Here the code starts to get a little complicated, but that’s ok, take your time:
- In the first cell we do all the work. We assign to penguins_1 the formula, that is “target~predictor_1+predictor_2+…+predictor_n”.
- In the second line we fit the model, we call ols, provide the formula and which dataset we are using and then we use .fit() on everything.
- And in the last line we assign the summary of the model we fitted.
- In the second and last cell we only want to see what the summary looks like.

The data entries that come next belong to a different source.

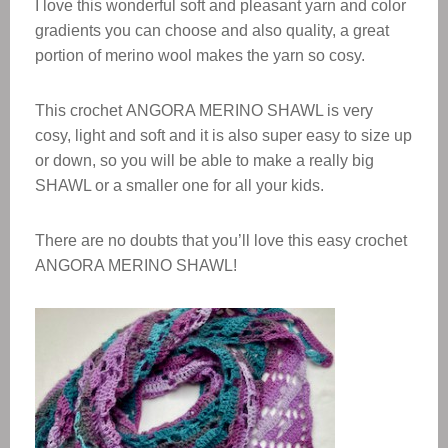
I love this wonderful soft and pleasant yarn and color
gradients you can choose and also quality, a great
portion of merino wool makes the yarn so cosy.
This crochet ANGORA MERINO SHAWL is very
cosy, light and soft and it is also super easy to size up
or down, so you will be able to make a really big
SHAWL
or a smaller one for all your kids.
There are no doubts that you’ll love this easy crochet
ANGORA MERINO SHAWL
!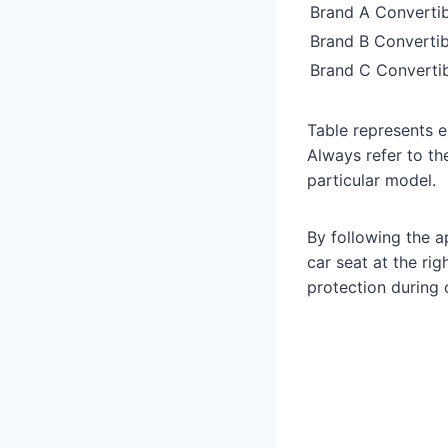
Brand A Convertib
Brand B Convertib
Brand C Convertib
Table represents e
Always refer to th
particular model.
By following the a
car seat at the ri
protection during c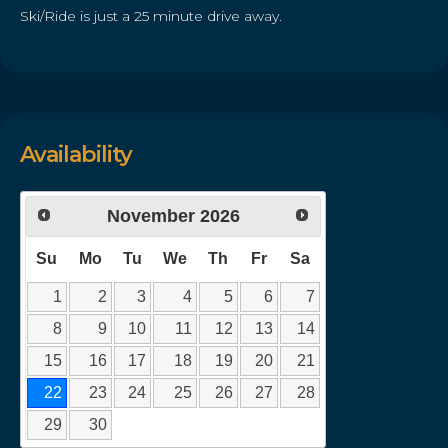
Ski/Ride is just a 25 minute drive away.
Availability
November
2026
Su
Mo
Tu
We
Th
Fr
Sa
1
2
3
4
5
6
7
8
9
10
11
12
13
14
15
16
17
18
19
20
21
22
23
24
25
26
27
28
29
30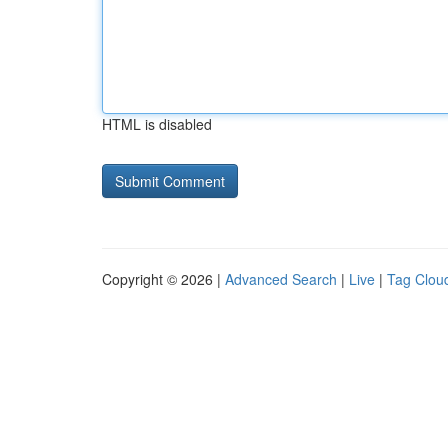
HTML is disabled
Copyright © 2026 |
Advanced Search
|
Live
|
Tag Clou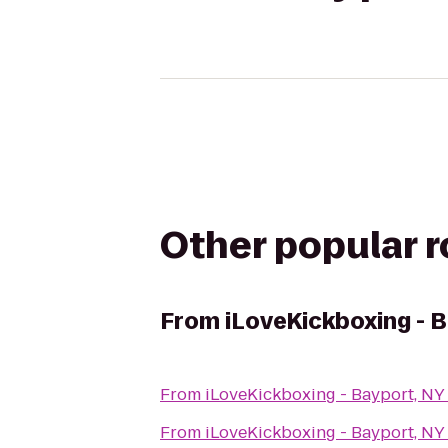
Other popular 
From
iLoveKickboxing - 
From
iLoveKickboxing - Bayport, NY
From
iLoveKickboxing - Bayport, NY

So as you can see, there is a lot of information that we can gather from a simple model. Some of the parameters to pay attention to are AIC and BIC, the residuals, Log-Likelihood… but for us, R-squared is the most straightforward response to the predictive power of a model. The higher the better, but in cases that are higher than 0.90 you should start to pay attention to overfitting. Still talking about overfitting, we should pay attention to Condition Number, which points to multicollinearity and in most of the cases it is not worth to have your R-squared go up if your condition number is also going up. You can look it up, but a short explanation would be: you are artificially making your R-squared higher.
Another important thing that is worth visualizing is the Q-Q Plot. It is a way to see how your model is predicting and where it is making mistakes:
- The cell above is the qqplot function that uses the model fitted to calculate the residuals in blue (penguins_1_mod.resid) and the prediction that is represented by the red line (line = ‘q’).
What means in the Q Q plot is that our model get the actual value wrong mostly in the upper quantiles.
And to improve the model we are going to add 2 of the dummy variables that we created, the Specie and the Gender:
And that get us a much better R-squared!
And a better Q Q Plot!
So that’s it for today. I hope I can help someone out there. I made it as simple as I could, always thinking that it would be nice if I found something like this when I was trying to learn.
This is a super useful and practical tool and can be used in so many different way in the same dataset. There are advantages and disadvantages but as a starter modeling tool and to predict linear targets it is a great instrument. To understand everything on the output takes a lot, I haven’t got there yet, but we are on the right track!